The end result was the “Lightweight” or “Air-Portable” Series IIA Land Rover, which was slim enough to be loaded two abreast inside the contemporary British transport planes, and with the bodywork removed, light enough to be underslung by the Wessex. Oddly enough, these “Lightweights” weighed a tad bit more than the standard trucks. As helicopter technology improved and the later Westland Commando copter was utilized, the bodywork strip-down became unnecessary.


land-rover-lightweight-3a

Production began in 1968 at Land Rover’s historic Solihull facility, and the most common models that rolled off the line were “General Service” and “Fitted Ford Radio” (FFR) vehicles, the later of which came with 24-volt electronics. Nearly all British Lightweights carried the 2.25-liter four-cylinder gas engine, along with essentially the same running gear as a civilian-spec model.

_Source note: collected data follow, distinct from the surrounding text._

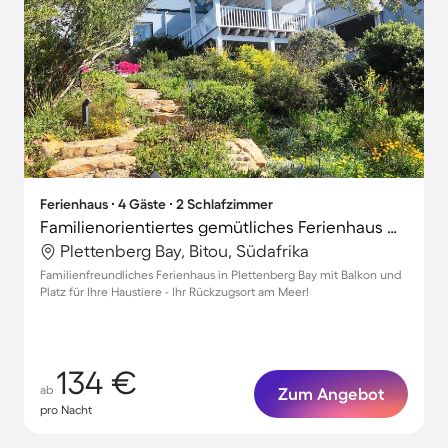
Ferienhaus ∙ 4 Gäste ∙ 2 Schlafzimmer
Familienorientiertes gemütliches Ferienhaus mit Garten und Grill | Hunde erlaubt
Plettenberg Bay, Bitou, Südafrika
Familienfreundliches Ferienhaus in Plettenberg Bay mit Balkon und
Platz für Ihre Haustiere - Ihr Rückzugsort am Meer!
134 €
ab
Zum Angebot
pro Nacht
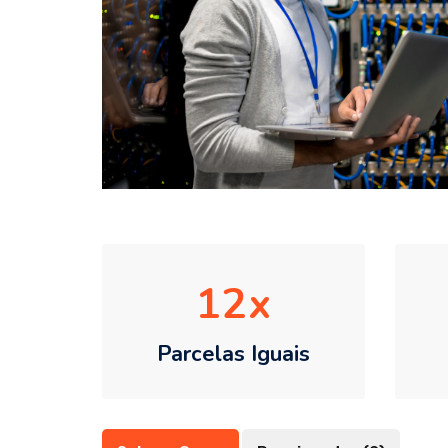
12
Parcelas Iguais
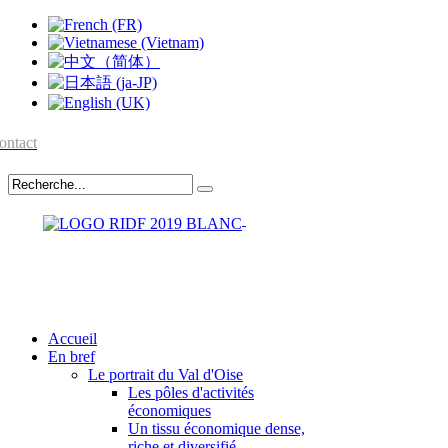
ontact
Accueil
En bref
Le portrait du Val d'Oise
Les pôles d'activités
économiques
Un tissu économique dense,
riche et diversifié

 Four-speed manual? Check. Low- and high-range gearbox? Got it.
In 1972, Land Rover kickstarted production of the visibly similar Series III Lightweights, and the brand kept production going of these airborne models until 1985.

From the dash plate on this Lightweight, it would appear this one is an FFR Landie, which comes dressed with the hood-mounted tire, a bevy of mountaineering gear, and “Mountain Rescue” lettering front-and-rear. While those bits may not be original, they do make for a nicely presented livery.